ISRAEL said today that it will send a delegation to Qatar on Monday “in an effort to advance” phase two of the ceasefire negotiations in Gaza.
The statement from Israeli Prime Minister Benjamin Netanyahu's office gave no details except to say it had “accepted the invitation of US-backed mediators.”
Over the past week, Israel has pressed Hamas to release half of the remaining hostages in return for an extension of the first phase, which ended last weekend, and a promise to negotiate a lasting truce.
Hamas is believed to have 24 living hostages and the bodies of 35 others.
Israel last weekend cut off all humanitarian aid to Gaza, an apparent war crime, leaving its more than two million people without much-needed supplies.
Hamas has warned that Israel’s latest blockade will affect the remaining hostages as well.
Also on Saturday, foreign ministers from Muslim nations rejected US President Donald Trump’s calls to “empty” the Gaza Strip of its Palestinian population and backed a plan for an administrative committee to govern the territory to allow reconstruction to proceed.
The foreign ministers gathered in Saudi Arabia for a special session of the Organisation of Islamic Co-operation (OIC) to address the situation in Gaza.
They supported a plan to rebuild Gaza put forward by Egypt and backed by Arab states, including Saudi Arabia and Jordan.
Without mentioning Mr Trump, the ministers’ statement said that they rejected “plans aimed at displacing the Palestinian people individually or collectively … as ethnic cleansing, a grave violation of international law and a crime against humanity.”
They also condemned “policies of starvation” they said aim to push Palestinians to leave, a reference to Israel's cutting off all supplies to Gaza.

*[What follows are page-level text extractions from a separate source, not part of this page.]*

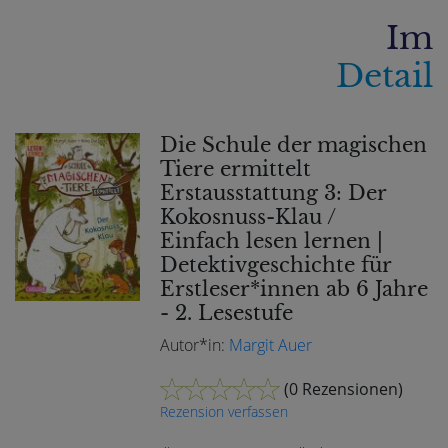
Im
Detail
Die Schule der magischen
Tiere ermittelt
Erstausstattung 3: Der
Kokosnuss-Klau /
Einfach lesen lernen |
Detektivgeschichte für
Erstleser*innen ab 6 Jahre
- 2. Lesestufe
Autor*in:
Margit Auer
(
0 Rezensionen
)
Rezension verfassen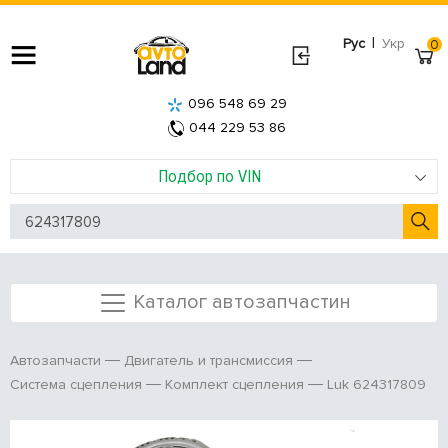
|
Рус
Укр
0
096 548 69 29
044 229 53 86
Подбор по VIN
Каталог автозапчастин
Автозапчасти
Двигатель и трансмиссия
Luk 624317809
Система сцепления
Комплект сцепления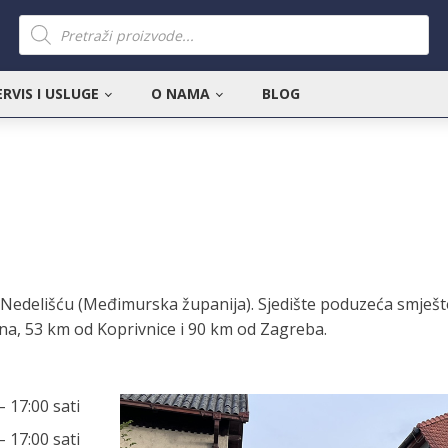
Products
search
ERVIS I USLUGE
O NAMA
BLOG
Nedelišću (Međimurska županija). Sjedište poduzeća smješte
na, 53 km od Koprivnice i 90 km od Zagreba.
– 17:00 sati
– 17:00 sati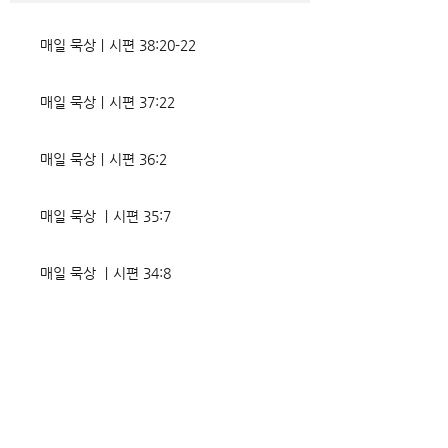
었는데, 사실상 인간의 인생사에
다. 파고들 수 있는
벌어지는 빛과 그림자, 기쁨과
온갖 거짓을 심어놓
매일 묵상ㅣ시편 38:20-22
고통의 원인들이 알
에게는 몰염치로,
매일 묵상ㅣ시편 37:22
매일 묵상ㅣ시편 36:2
매일 묵상 ㅣ시편 35:7
매일 묵상 ㅣ시편 34:8
교회소식 26-08-02 성찬주일
오직 예수
매일 묵상ㅣ시편 33:18-19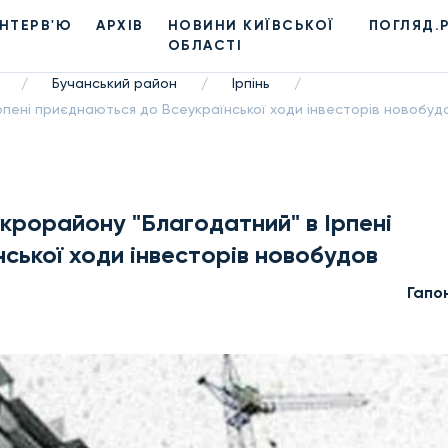
ІНТЕРВ'Ю
АРХІВ
НОВИНИ КИЇВСЬКОЇ
ПОГЛЯД.
ОБЛАСТІ
Бучанський район
Ірпінь
/
/
/
рпені приєднаються до Всеукраїнської ходи інвесторів новобуд
ікрорайону "Благодатний" в Ірпені
ської ходи інвесторів новобудов
Гапо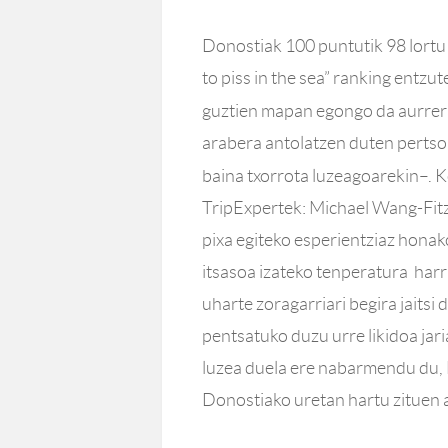
Donostiak 100 puntutik 98 lortu 
to piss in the sea” ranking ent
guztien mapan egongo da aurrer
arabera antolatzen duten pertso
baina txorrota luzeagoarekin–.
TripExpertek: Michael Wang-Fit
pixa egiteko esperientziaz honako
itsasoa izateko tenperatura harri
uharte zoragarriari begira jaitsi
pentsatuko duzu urre likidoa jari
luzea duela ere nabarmendu du, 
Donostiako uretan hartu zituen 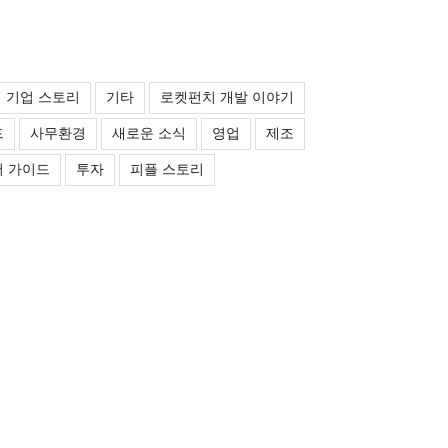
기업 스토리
기타
로켓펀치 개발 이야기
드
사무환경
새로운 소식
영업
제조
 가이드
투자
피플 스토리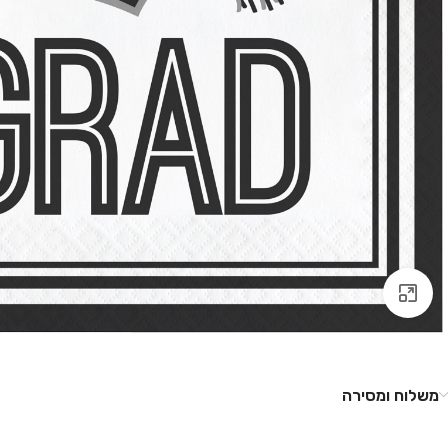
לחץ להגדלה
משלוח ומסירה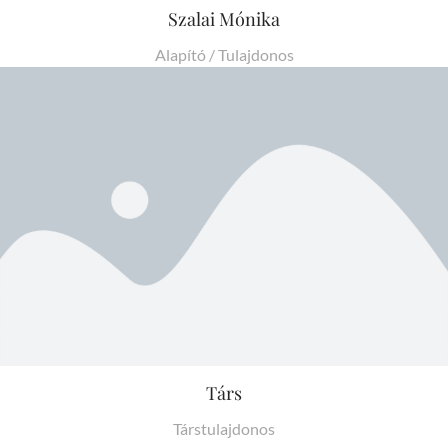
Szalai Mónika
Alapító / Tulajdonos
Társ
Társtulajdonos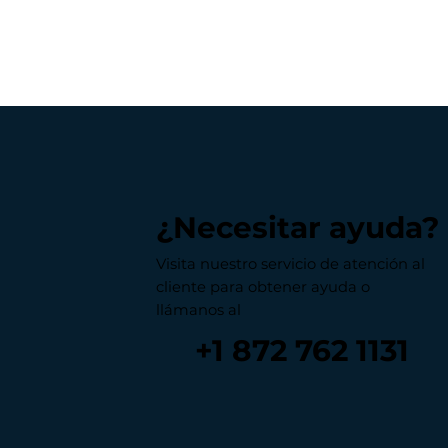
¿Necesitar ayuda?
Visita nuestro servicio de atención al
cliente para obtener ayuda o
llámanos al
+1 872 762 1131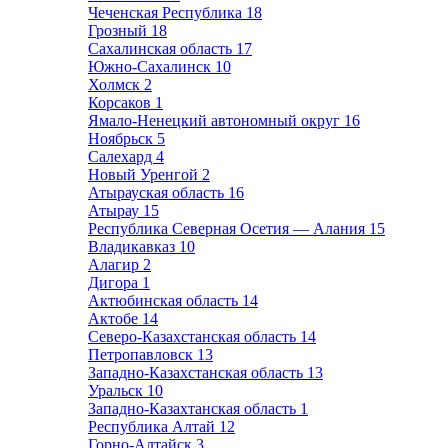
Чеченская Республика
18
Грозный
18
Сахалинская область
17
Южно-Сахалинск
10
Холмск
2
Корсаков
1
Ямало-Ненецкий автономный округ
16
Ноябрьск
5
Салехард
4
Новый Уренгой
2
Атырауская область
16
Атырау
15
Республика Северная Осетия — Алания
15
Владикавказ
10
Алагир
2
Дигора
1
Актюбинская область
14
Актобе
14
Северо-Казахстанская область
14
Петропавловск
13
Западно-Казахстанская область
13
Уральск
10
Западно-Казахтанская область
1
Республика Алтай
12
Горно-Алтайск
3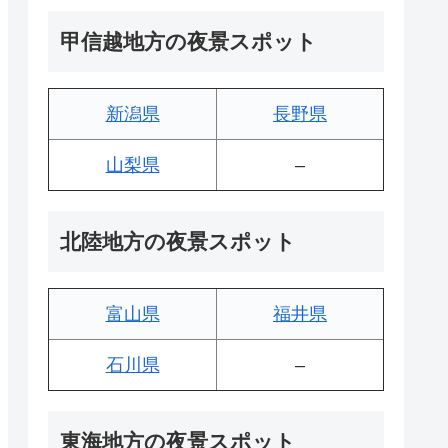
甲信越地方の夜景スポット
新潟県
長野県
山梨県
–
北陸地方の夜景スポット
富山県
福井県
石川県
–
東海地方の夜景スポット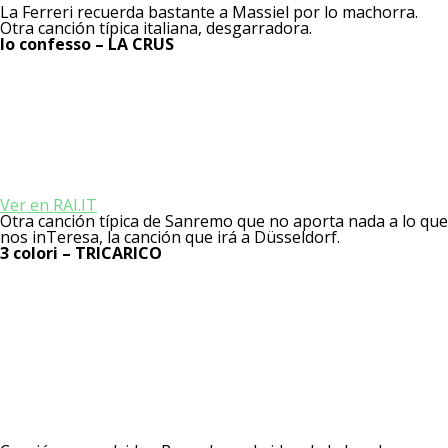
La Ferreri recuerda bastante a Massiel por lo machorra.
Otra canción típica italiana, desgarradora.
Io confesso – LA CRUS
Ver en RAI.IT
Otra canción típica de Sanremo que no aporta nada a lo que
nos inTeresa, la canción que irá a Düsseldorf.
3 colori – TRICARICO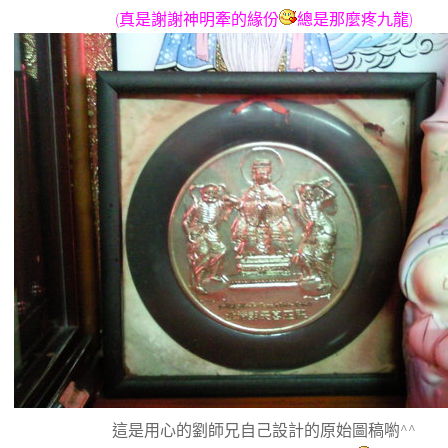
(真是謝謝神明牽的緣份
總是那麼疼九龍)
這是用心的劉師兄自己設計的原始圖稿喲^^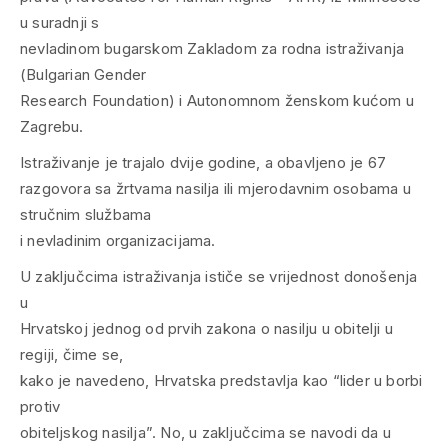
u suradnji s
nevladinom bugarskom Zakladom za rodna istraživanja
(Bulgarian Gender
Research Foundation) i Autonomnom ženskom kućom u
Zagrebu.
Istraživanje je trajalo dvije godine, a obavljeno je 67
razgovora sa žrtvama nasilja ili mjerodavnim osobama u
stručnim službama
i nevladinim organizacijama.
U zaključcima istraživanja ističe se vrijednost donošenja
u
Hrvatskoj jednog od prvih zakona o nasilju u obitelji u
regiji, čime se,
kako je navedeno, Hrvatska predstavlja kao “lider u borbi
protiv
obiteljskog nasilja”. No, u zaključcima se navodi da u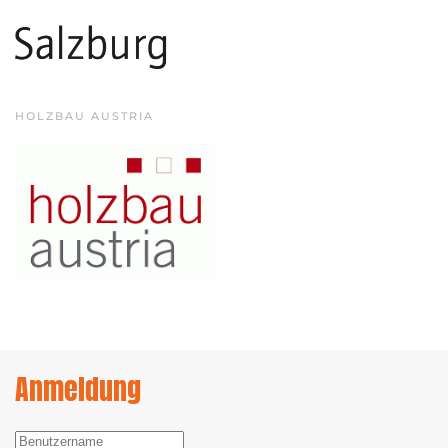
HOLZBAU AUSTRIA
Anmeldung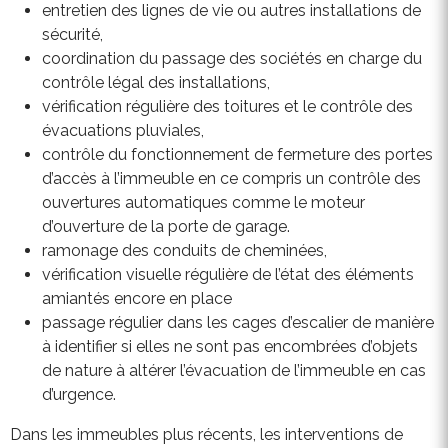
entretien des lignes de vie ou autres installations de
sécurité,
coordination du passage des sociétés en charge du
contrôle légal des installations,
vérification régulière des toitures et le contrôle des
évacuations pluviales,
contrôle du fonctionnement de fermeture des portes
d’accès à l’immeuble en ce compris un contrôle des
ouvertures automatiques comme le moteur
d’ouverture de la porte de garage.
ramonage des conduits de cheminées,
vérification visuelle régulière de l’état des éléments
amiantés encore en place
passage régulier dans les cages d’escalier de manière
à identifier si elles ne sont pas encombrées d’objets
de nature à altérer l’évacuation de l’immeuble en cas
d’urgence.
Dans les immeubles plus récents, les interventions de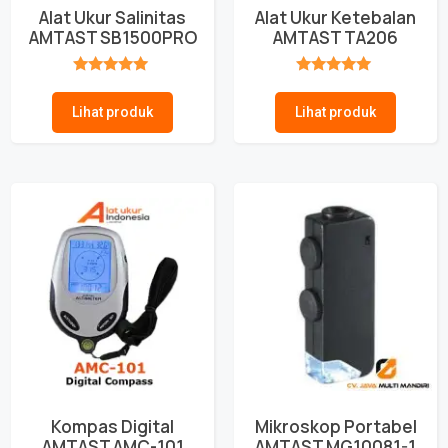
Alat Ukur Salinitas
Alat Ukur Ketebalan
AMTAST SB1500PRO
AMTAST TA206
★★★★★
★★★★★
Lihat produk
Lihat produk
Kompas Digital
Mikroskop Portabel
AMTAST AMC-101
AMTAST MG10081-1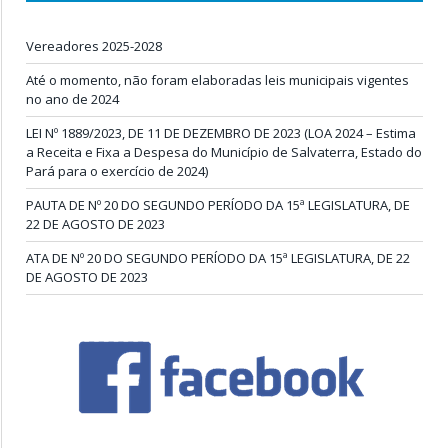
Vereadores 2025-2028
Até o momento, não foram elaboradas leis municipais vigentes
no ano de 2024
LEI Nº 1889/2023, DE 11 DE DEZEMBRO DE 2023 (LOA 2024 – Estima
a Receita e Fixa a Despesa do Município de Salvaterra, Estado do
Pará para o exercício de 2024)
PAUTA DE Nº 20 DO SEGUNDO PERÍODO DA 15ª LEGISLATURA, DE
22 DE AGOSTO DE 2023
ATA DE Nº 20 DO SEGUNDO PERÍODO DA 15ª LEGISLATURA, DE 22
DE AGOSTO DE 2023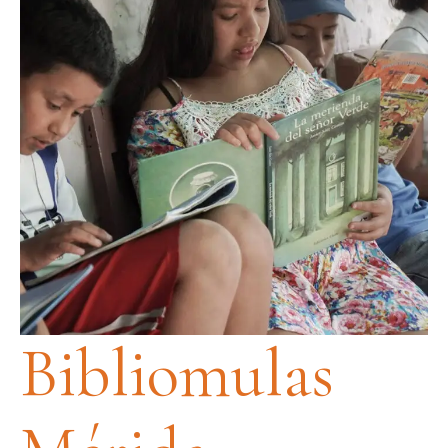
Bibliomulas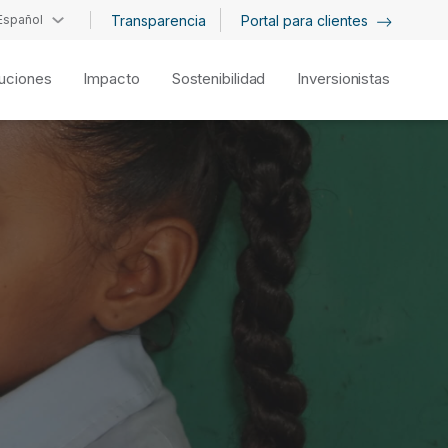
Español
Transparencia
Portal para clientes
uciones
Impacto
Sostenibilidad
Inversionistas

Mr Trump has called for Gaza’s population to be “resettled” elsewhere, permanently, so that the US can take over the territory and develop it for others. Palestinians have rejected calls to leave.
The ministers at the OIC gathering supported a proposal that an administrative committee replace Hamas in governing Gaza.
The committee would work “under the umbrella” of the Palestinian Authority (PA), based in the occupied West Bank.
Israel has rejected the PA having any role in Gaza, but hasn't put forward an alternative for postwar rule.
The foreign ministers of France, Germany, Italy and Britain said in a joint statement that they welcome the Arab initiative for a Gaza reconstruction plan, calling it “a realistic path.”
They added that “Hamas must neither govern Gaza nor be a threat to Israel anymore,” and they support the central role for the PA.
Early on Saturday, an Israeli strike killed two Palestinians in the southernmost city of Rafah, the Health Ministry there said.
The Israeli military said that it struck several men who appeared to be flying a drone that entered Israel.
Israel’s military offensive has killed more than 48,000 Palestinians in Gaza, mostly women and children, according to Gaza’s Health Ministry.